La ministre de la Microfinance et de l’économie sociale et solidaire, Victorine Ndeye, se réjouit des impacts positifs de la «Calebasse de solidarité» et considère que cette initiative mérite d’être promue, diffusée au grand public.
Par Cheikh CAMARA – La ministre de la Microfinance et de l’économie sociale et solidaire, marraine de la Journée nationale de partage sur les initiatives d’économie sociale et solidaire, exemple de l’approche «Calebasse de solidarité», organisée hier, à Thiès, par la Coordination nationale d’Action de Carême Suisse au Sénégal, représentée par l’Ong AgriBio services, a évoqué «l’urgence de répondre à l’augmentation constante des inégalités sociales au sein et entre les sociétés, les générations et les sexes, avec des actions de transformation sociales diverses». Et pour elle, la «Calebasse de solidarité», avec ses effets et impacts, constitue un outil efficace, qui mérite d’être promu, diffusé au grand public.
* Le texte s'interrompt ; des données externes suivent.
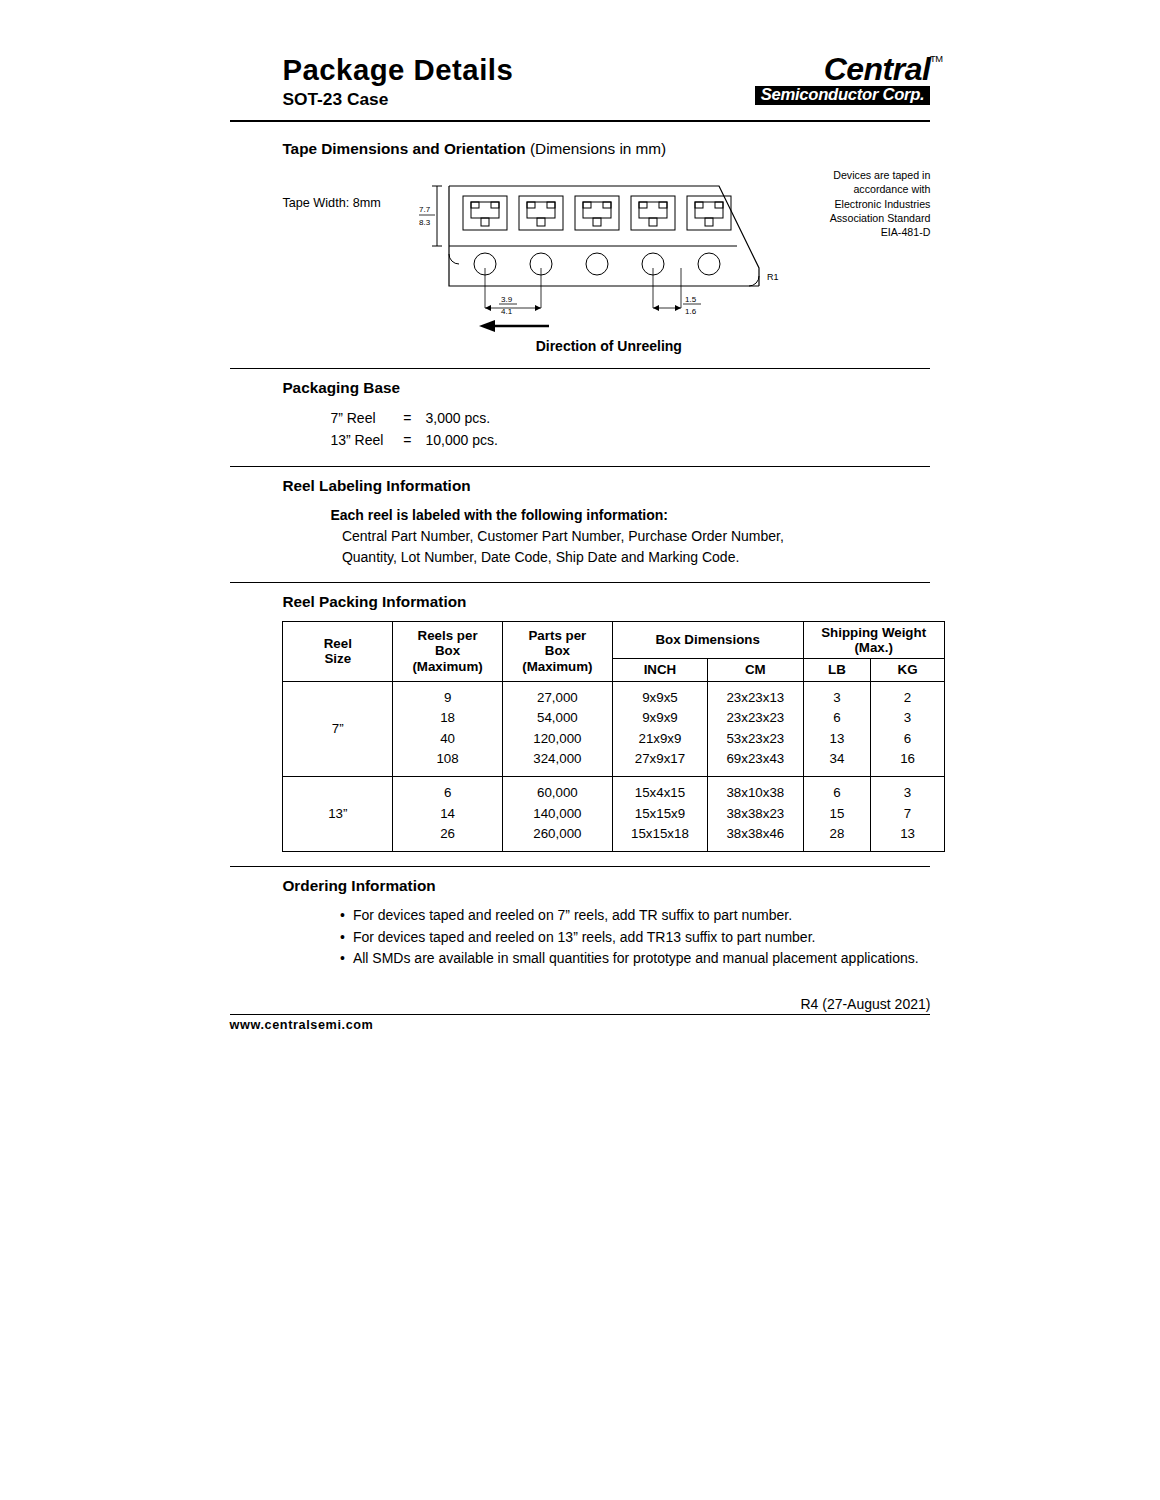Package Details
SOT-23 Case
CentralTM
Semiconductor Corp.
Tape Dimensions and Orientation (Dimensions in mm)
Tape Width: 8mm
7.7 8.3 R1 3.9 4.1 1.5 1.6
Devices are taped in
accordance with
Electronic Industries
Association Standard
EIA-481-D
Direction of Unreeling
Packaging Base
| 7” Reel | = | 3,000 pcs. |
| 13” Reel | = | 10,000 pcs. |
Reel Labeling Information
Each reel is labeled with the following information:
Central Part Number, Customer Part Number, Purchase Order Number,
Quantity, Lot Number, Date Code, Ship Date and Marking Code.
Reel Packing Information
| Reel Size | Reels per Box (Maximum) | Parts per Box (Maximum) | Box Dimensions | Shipping Weight (Max.) |
| --- | --- | --- | --- | --- |
| INCH | CM | LB | KG |
| 7” | 9 18 40 108 | 27,000 54,000 120,000 324,000 | 9x9x5 9x9x9 21x9x9 27x9x17 | 23x23x13 23x23x23 53x23x23 69x23x43 | 3 6 13 34 | 2 3 6 16 |
| 13” | 6 14 26 | 60,000 140,000 260,000 | 15x4x15 15x15x9 15x15x18 | 38x10x38 38x38x23 38x38x46 | 6 15 28 | 3 7 13 |
Ordering Information
For devices taped and reeled on 7” reels, add TR suffix to part number.
For devices taped and reeled on 13” reels, add TR13 suffix to part number.
All SMDs are available in small quantities for prototype and manual placement applications.
R4 (27-August 2021)
www.centralsemi.com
La «Calebasse de solidarité» (Cds) est une émanation volontaire de personnes. Elle traduit des gestes concrets de solidarité comme les prêts collectifs sans intérêts en argent ou en produits de première nécessité. L’initiative est symbolisée par une calebasse qui incarne l’abondance et l’expansion. Elle est très souvent recouverte d’un morceau de tissu blanc pour la confidentialité. Les membres de la calebasse se rencontrent de façon périodique selon son règlement intérieur et «mettent la main» dans la calebasse. Ce geste est appelé Apport volontaire et anonyme (Ava), qui respecte deux des principes que sont la solidarité et la confidentialité. C’est en effet une approche de proximité qui vise le renforcement de la solidarité, la réduction des inégalités et la protection contre toutes les formes d’usure. Sa finalité est de se libérer de l’endettement en mangeant à sa faim, se soigner et s’éduquer. Les cibles de la Cds sont les hommes, les femmes vivant en milieu rural, péri-urbain aux revenus économiques très modestes. En gros, la «Calebasse de solidarité s’inscrit dans la logique de l’économie sociale et solidaire. Elle est commandée par quatre principes : la confidentialité dans les prêts, la solidarité dans la mobilisation et l’utilisation des ressources, l’équité dans l’accès aux ressources, la transparence dans la gestion des ressources.
Les Cds sont organisées en réseau dénommé Réseau national des calebasses de solidarité (Rencas). Lequel regroupe l’ensemble des réseaux fédéraux de calebasses des 15 organisations de base et Ong, appuyés par Action de Carême Suisse. Présent dans 11 régions du pays, le Rencas a aujourd’hui 1606 Cds, 272 réseaux de proximité, 58 réseaux communaux et 15 réseaux fédéraux. Il compte aujourd’hui 54 814 bénéficiaires dont 80% de femmes, soit 50 865 femmes et 3949 hommes. Le montant total mobilisé par ces personnes est de 514 millions 551 mille 800 francs Cfa.